• ABOUT THIS EXERCISE: Scan the records for the string "changes"; copy each line where it occurs.

• INPUT RECORDS:
=== Begin Enclosure ===

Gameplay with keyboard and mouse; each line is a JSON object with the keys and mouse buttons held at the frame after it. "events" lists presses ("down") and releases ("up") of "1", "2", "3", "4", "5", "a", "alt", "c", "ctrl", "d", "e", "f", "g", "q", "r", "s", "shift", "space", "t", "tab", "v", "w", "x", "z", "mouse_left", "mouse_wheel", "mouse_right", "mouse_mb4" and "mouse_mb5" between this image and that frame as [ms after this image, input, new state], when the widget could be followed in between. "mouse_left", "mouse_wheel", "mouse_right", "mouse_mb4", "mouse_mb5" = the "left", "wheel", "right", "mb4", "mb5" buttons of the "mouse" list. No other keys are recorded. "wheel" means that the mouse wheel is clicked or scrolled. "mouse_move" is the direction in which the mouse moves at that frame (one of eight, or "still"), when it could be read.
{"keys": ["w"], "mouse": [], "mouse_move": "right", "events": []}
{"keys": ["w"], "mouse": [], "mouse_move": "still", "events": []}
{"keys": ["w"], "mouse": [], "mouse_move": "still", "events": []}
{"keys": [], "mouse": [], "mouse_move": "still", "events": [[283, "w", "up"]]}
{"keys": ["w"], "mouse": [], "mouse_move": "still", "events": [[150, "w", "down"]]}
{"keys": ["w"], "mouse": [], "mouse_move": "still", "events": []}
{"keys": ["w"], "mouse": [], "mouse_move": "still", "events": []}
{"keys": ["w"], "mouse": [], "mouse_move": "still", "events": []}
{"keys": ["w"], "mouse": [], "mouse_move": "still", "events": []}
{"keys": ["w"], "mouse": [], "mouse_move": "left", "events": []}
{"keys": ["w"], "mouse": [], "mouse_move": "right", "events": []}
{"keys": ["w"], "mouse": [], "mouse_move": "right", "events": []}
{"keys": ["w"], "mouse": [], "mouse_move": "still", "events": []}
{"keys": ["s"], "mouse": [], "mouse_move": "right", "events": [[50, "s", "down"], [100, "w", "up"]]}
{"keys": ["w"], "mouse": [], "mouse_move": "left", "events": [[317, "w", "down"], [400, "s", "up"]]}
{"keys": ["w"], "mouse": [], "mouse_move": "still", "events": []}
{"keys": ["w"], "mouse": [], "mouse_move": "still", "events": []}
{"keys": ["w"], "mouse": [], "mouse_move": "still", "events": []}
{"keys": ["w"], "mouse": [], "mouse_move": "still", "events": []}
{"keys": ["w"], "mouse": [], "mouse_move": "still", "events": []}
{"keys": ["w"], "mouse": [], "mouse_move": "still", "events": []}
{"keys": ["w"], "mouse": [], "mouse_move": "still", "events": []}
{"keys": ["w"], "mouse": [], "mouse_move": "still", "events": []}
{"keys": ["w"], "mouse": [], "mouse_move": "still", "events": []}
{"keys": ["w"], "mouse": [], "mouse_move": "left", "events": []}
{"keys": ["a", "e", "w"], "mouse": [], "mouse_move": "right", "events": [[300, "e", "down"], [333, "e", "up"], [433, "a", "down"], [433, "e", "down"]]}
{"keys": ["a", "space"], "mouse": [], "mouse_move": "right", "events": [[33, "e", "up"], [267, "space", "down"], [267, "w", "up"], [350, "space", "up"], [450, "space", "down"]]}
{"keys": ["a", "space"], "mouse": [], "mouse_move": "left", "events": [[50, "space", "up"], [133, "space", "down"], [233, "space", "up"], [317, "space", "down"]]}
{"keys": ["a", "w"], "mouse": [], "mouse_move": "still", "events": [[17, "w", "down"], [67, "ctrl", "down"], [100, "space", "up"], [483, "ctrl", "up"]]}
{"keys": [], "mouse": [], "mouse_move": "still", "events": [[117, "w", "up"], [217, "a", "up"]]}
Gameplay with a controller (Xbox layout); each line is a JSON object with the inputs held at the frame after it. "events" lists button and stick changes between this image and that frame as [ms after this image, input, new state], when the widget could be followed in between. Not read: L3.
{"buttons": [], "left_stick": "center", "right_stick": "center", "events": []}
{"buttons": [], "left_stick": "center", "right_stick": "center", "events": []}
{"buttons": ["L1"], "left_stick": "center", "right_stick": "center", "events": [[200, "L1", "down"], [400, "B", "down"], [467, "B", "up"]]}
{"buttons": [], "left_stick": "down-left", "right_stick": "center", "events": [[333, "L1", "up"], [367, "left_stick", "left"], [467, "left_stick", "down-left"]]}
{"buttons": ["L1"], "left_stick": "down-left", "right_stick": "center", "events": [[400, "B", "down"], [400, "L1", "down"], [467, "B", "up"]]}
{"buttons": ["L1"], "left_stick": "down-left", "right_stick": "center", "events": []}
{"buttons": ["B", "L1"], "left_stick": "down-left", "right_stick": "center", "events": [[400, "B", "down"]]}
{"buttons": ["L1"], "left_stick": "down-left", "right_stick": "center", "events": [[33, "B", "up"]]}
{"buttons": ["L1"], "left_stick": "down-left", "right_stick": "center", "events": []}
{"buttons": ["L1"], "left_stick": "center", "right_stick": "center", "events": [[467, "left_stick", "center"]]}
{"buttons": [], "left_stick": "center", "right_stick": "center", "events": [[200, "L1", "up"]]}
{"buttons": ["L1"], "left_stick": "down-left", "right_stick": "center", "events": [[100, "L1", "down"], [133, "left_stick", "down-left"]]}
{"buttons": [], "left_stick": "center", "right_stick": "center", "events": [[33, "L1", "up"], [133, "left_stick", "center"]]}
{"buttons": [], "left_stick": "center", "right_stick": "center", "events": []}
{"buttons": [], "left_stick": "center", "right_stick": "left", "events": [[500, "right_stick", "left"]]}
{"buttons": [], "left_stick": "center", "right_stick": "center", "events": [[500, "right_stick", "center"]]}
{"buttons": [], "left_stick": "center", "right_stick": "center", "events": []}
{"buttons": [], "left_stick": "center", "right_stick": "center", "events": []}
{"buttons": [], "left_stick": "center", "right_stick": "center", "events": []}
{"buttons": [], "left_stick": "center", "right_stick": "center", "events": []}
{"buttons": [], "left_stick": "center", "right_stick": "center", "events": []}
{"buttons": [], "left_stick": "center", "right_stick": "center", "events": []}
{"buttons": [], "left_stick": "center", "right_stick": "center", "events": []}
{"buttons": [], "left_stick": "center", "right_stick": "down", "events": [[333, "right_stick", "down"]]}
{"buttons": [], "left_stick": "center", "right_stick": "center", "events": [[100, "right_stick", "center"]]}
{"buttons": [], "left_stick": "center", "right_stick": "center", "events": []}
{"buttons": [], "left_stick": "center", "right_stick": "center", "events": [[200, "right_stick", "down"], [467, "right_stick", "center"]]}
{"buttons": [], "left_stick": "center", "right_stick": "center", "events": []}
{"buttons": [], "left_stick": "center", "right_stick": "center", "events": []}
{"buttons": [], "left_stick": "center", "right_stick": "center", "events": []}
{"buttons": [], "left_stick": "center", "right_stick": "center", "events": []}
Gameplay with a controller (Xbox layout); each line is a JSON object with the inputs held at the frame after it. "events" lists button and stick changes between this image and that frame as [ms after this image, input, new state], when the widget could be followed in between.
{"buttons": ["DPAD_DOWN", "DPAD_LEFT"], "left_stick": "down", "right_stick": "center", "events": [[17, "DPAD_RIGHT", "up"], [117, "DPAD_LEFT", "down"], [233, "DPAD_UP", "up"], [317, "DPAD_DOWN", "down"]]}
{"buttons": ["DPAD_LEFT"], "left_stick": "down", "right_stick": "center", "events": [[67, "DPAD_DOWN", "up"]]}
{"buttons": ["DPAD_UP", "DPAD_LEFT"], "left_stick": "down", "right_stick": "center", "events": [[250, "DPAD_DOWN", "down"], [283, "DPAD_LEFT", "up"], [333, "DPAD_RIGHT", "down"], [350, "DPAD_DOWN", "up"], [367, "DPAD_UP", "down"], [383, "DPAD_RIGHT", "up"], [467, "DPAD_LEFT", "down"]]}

=== End Enclosure ===

• TASK RESPONSE:
Gameplay with a controller (Xbox layout); each line is a JSON object with the inputs held at the frame after it. "events" lists button and stick changes between this image and that frame as [ms after this image, input, new state], when the widget could be followed in between. Not read: L3.
Gameplay with a controller (Xbox layout); each line is a JSON object with the inputs held at the frame after it. "events" lists button and stick changes between this image and that frame as [ms after this image, input, new state], when the widget could be followed in between.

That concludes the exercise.